I also remembered how annoying it can be to build a system. I got a power source that can handle 2 video cards (“Crossfire capable” they call it, for ATI cards), but the kind I got took both of the power connectors. So I can’t actually use 2 without upgrading my power source. Talking to NewEgg about that, but so far no luck asking for an exchange.
Also, I remembered a little hack for installing Windows clean, using an upgrade disc. You can use an upgrade version as the full version in one of two ways when installing it fresh (i.e. wiping whatever is already on there, if anything:Â install it fresh and then install it over itself, or (the quicker, easier way) do a simple registry edit.
Something else I realized: I have a Logitech Performance MX wireless mouse (no, I did not just realize this, shut up).
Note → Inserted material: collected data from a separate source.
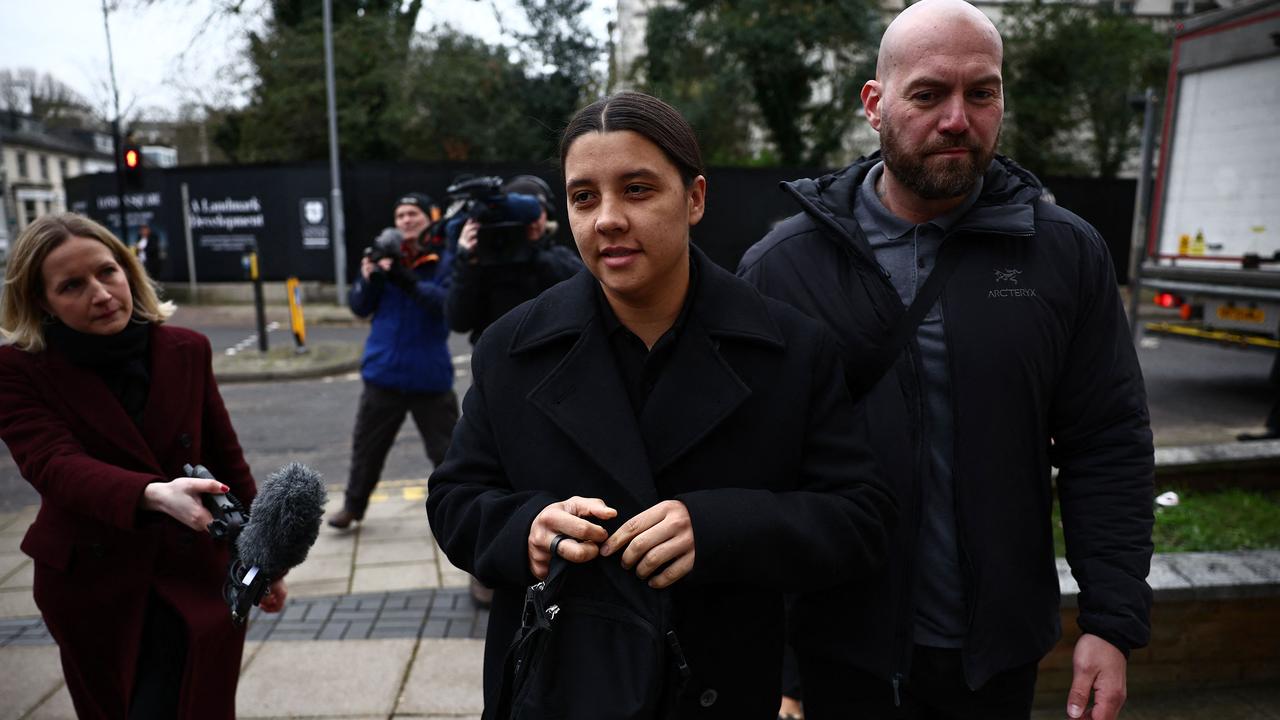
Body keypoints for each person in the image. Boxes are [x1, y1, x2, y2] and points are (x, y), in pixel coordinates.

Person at [738, 1, 1155, 718]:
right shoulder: (782, 268)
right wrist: (770, 660)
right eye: (928, 94)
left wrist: (1110, 623)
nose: (957, 118)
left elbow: (1106, 444)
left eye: (982, 92)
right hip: (833, 658)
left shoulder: (1063, 254)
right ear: (875, 104)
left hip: (992, 661)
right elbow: (749, 471)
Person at [426, 91, 895, 719]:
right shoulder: (511, 347)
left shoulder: (790, 348)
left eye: (638, 190)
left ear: (695, 198)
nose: (608, 219)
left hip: (717, 686)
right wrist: (527, 530)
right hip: (558, 685)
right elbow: (456, 500)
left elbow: (860, 518)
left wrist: (719, 528)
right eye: (583, 197)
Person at [0, 212, 286, 719]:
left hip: (195, 573)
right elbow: (53, 464)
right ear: (41, 301)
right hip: (94, 585)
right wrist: (152, 494)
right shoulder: (18, 370)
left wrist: (264, 555)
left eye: (107, 271)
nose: (101, 293)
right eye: (72, 285)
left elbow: (227, 460)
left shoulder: (186, 349)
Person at [328, 192, 459, 529]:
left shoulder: (443, 259)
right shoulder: (384, 257)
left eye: (413, 214)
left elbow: (444, 305)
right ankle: (353, 508)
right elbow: (359, 306)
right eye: (400, 215)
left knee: (450, 455)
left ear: (428, 219)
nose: (406, 220)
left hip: (429, 376)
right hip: (383, 373)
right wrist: (370, 276)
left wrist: (405, 276)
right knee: (367, 450)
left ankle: (461, 514)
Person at [446, 174, 584, 345]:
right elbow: (459, 322)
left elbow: (583, 296)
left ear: (547, 215)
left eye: (537, 211)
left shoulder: (559, 257)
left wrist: (531, 253)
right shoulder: (480, 262)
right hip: (497, 364)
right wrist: (466, 262)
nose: (530, 221)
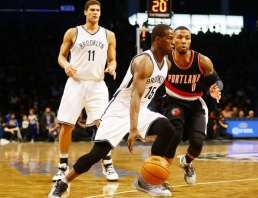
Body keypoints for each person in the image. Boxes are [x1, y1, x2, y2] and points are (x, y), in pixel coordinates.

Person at [48, 23, 176, 198]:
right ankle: (63, 183)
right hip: (119, 110)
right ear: (158, 39)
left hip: (140, 110)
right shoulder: (144, 61)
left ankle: (145, 181)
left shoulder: (166, 64)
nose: (174, 42)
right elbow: (135, 97)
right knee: (97, 154)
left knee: (168, 130)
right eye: (170, 38)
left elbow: (142, 100)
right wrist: (133, 129)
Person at [53, 0, 118, 182]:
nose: (95, 13)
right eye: (92, 10)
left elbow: (112, 60)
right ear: (85, 12)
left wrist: (112, 67)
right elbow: (61, 56)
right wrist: (66, 65)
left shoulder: (109, 35)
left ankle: (108, 163)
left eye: (98, 10)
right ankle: (62, 166)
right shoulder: (73, 32)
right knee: (66, 126)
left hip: (97, 84)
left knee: (103, 125)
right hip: (76, 83)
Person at [162, 26, 222, 184]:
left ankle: (186, 162)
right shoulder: (165, 60)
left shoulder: (202, 60)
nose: (183, 40)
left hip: (195, 105)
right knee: (175, 135)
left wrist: (217, 89)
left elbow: (217, 80)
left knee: (197, 145)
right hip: (173, 101)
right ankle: (161, 176)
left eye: (187, 38)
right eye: (180, 37)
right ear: (173, 40)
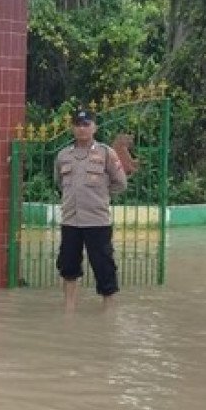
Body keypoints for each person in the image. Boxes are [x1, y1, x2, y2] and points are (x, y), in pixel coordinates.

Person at [55, 108, 128, 313]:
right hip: (71, 221)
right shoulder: (63, 155)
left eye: (86, 124)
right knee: (68, 267)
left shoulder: (106, 153)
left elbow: (120, 183)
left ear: (94, 127)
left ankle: (109, 310)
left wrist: (100, 197)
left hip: (97, 221)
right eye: (78, 124)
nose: (82, 129)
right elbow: (59, 183)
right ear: (72, 128)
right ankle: (69, 308)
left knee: (104, 266)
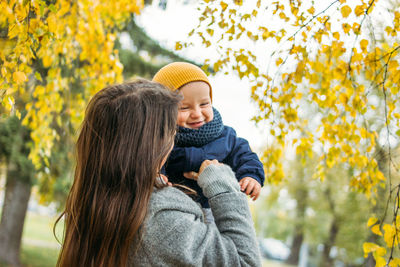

It is pretty awesome, but my only complaint has been that it will randomly stick, and for 30 seconds or so it stutters and jumps around the screen when I try to move it. Today I tried something that seems obvious: I moved the damn wireless receiver to a USB port closer to the mouse. Guess what? No issues since then. I know, I’m a frackin’ genius.
Okay, so how does the shiny new system work, you ask?
It’s fast. Very fast. I attribute almost all of that to the SSD. That’s a solid-state drive; a hard drive with no moving parts. They are expensive, for much less space than you will get with a normal hard drive, but they are about twice as fast, 1/4 the size overall, use far less power, make no noise, and emit almost no heat. For laptops, they are about the most awesome thing you can have. For desktops, still quite awesome.
One not-fast bit is logging into Windows. It gets to the login screen, I enter the password, then… it sits there for 20 seconds before continuing. I’m not sure why this is, and I don’t think it initially did it. But it doesn’t happen when I’m waking the computer from sleep or hibernate, and I almost never have cause to do a full power-off or reset, so that’s not really a big deal.
The only other pet peeve I have is that, even though there is a connector for it, the case has no hard drive activity indicator light. And since the SSD is even more silent than a ball-gagged ninja, there’s no way for me to know when lots of hard drive access is going on. I mainly look at this when the system seems to be randomly crunching/slow though, and since that hasn’t yet happened… I can live with it for now.
My work-oriented stuff is very fast as well. We use Subversion, a system that lets multiple people work on the same code at the same time without stepping on each other’s toes, and it also retains a complete history of every change ever made to the code, so that you can roll back if you screw something up. Performing updates and commits with this is very notably faster than it was on my old system (also a quad-core system, with 5 GB of RAM).